You would not believe the range of excuses people will use to avoid washing dishes !!! Kids were the shield armor of most … others used humility and some wanted to “first see what you guys cook” before they take such a life changing commitment …

Luckily enough – I did get four Yes !!!

And honest to god – it was like winning a lottery ticket !!!

My four Musketeers were the best team members I could have asked for. Over the time TBD was active – they proved to be great cooks, great wine drinkers – and most importantly – the very best company !!!

The next step of the project was handling our group’s PR  – there was no way we were going to work so hard without earning our friends admiration. What’s a cooking group without its fans ?

When opening our group’s Facebook page – I could not come up with any “catchy yet descriptive – short yet roles on your tongue – sophisticated yet self-explanatory – outsmart yet not annoying” name … so I did what every Hi-Tech warrior is trained to do … named it TBD.

TBD (to be defined) is our secret weapon – like a ninja sword it defeats any cross department dispute … sprinkle it like magic powder on your documents to save writing time … use it to bury tasks … use it to stop endless arguments … use it to avoid talking to people you dislike … use it to get into agreement with people you do like … use it to avoid the challenge of finding  free time in your colleges calendars … just USE IT !!!

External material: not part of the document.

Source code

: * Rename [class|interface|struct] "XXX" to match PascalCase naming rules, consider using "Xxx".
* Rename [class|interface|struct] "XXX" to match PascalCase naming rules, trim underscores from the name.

TBDs have only one iron-rule – they remain TBDs from “cradle to the grave” – no TBD will be actually defined … NOT EVER

Identity challenged sections\bullets\tasks occupy a large part of any organizational documentation portal – silent witnesses for generations of well trained personal fighting their way through the mouse race.

So, TBD we are – till this very day !!!



Challenged by our successful social media exposure – our spouses decided to create their own club – football and beer – featuring “Weihenstephaner Filled Eggs” as their signature dish.



Then we started cooking.

Dough started turning into Agnolotti …

Before each meetup we would go over our cookbooks (Ok – I admit – we focused on The French Laundry by Thomas Keller – and yes – I was responsible) – chose recipes for a full four course meal (canape – entry – main dish – dessert).
We broke up each recipe to its endless list of preparations – divided them between us to be prepared before the due date.

Meetups were hosted each time at another castle. We would cook the final stage of each dish together – set the table – serve – take countless photos – eat … and then get up to prepare the next dish.

My dream came true … Not only we managed to prepare those complex dishes – we actually managed to have a four-course meal of restaurant quality dishes.

Team work – never underestimate it !!!

We managed to transform those guys – into that … (swearing we will never ever do that again) …

Made canapes …


Main Dishes …

Sweet treats …

Food was great – wine was great – company was outstanding !!!

And then we stopped meeting …

It became hard to coordinate the dates … One Musketeer got relocated to a foreign country … Work pressure … Kids pressure …

Our WhatsApp group is still active – we keep sending photos of our latest masterpieces – and we keep trying to schedule and meet again.  We will – I’m sure of it !!!

Love you all TBD Musketeers – Unus pro omnibus, omnes pro uno !!!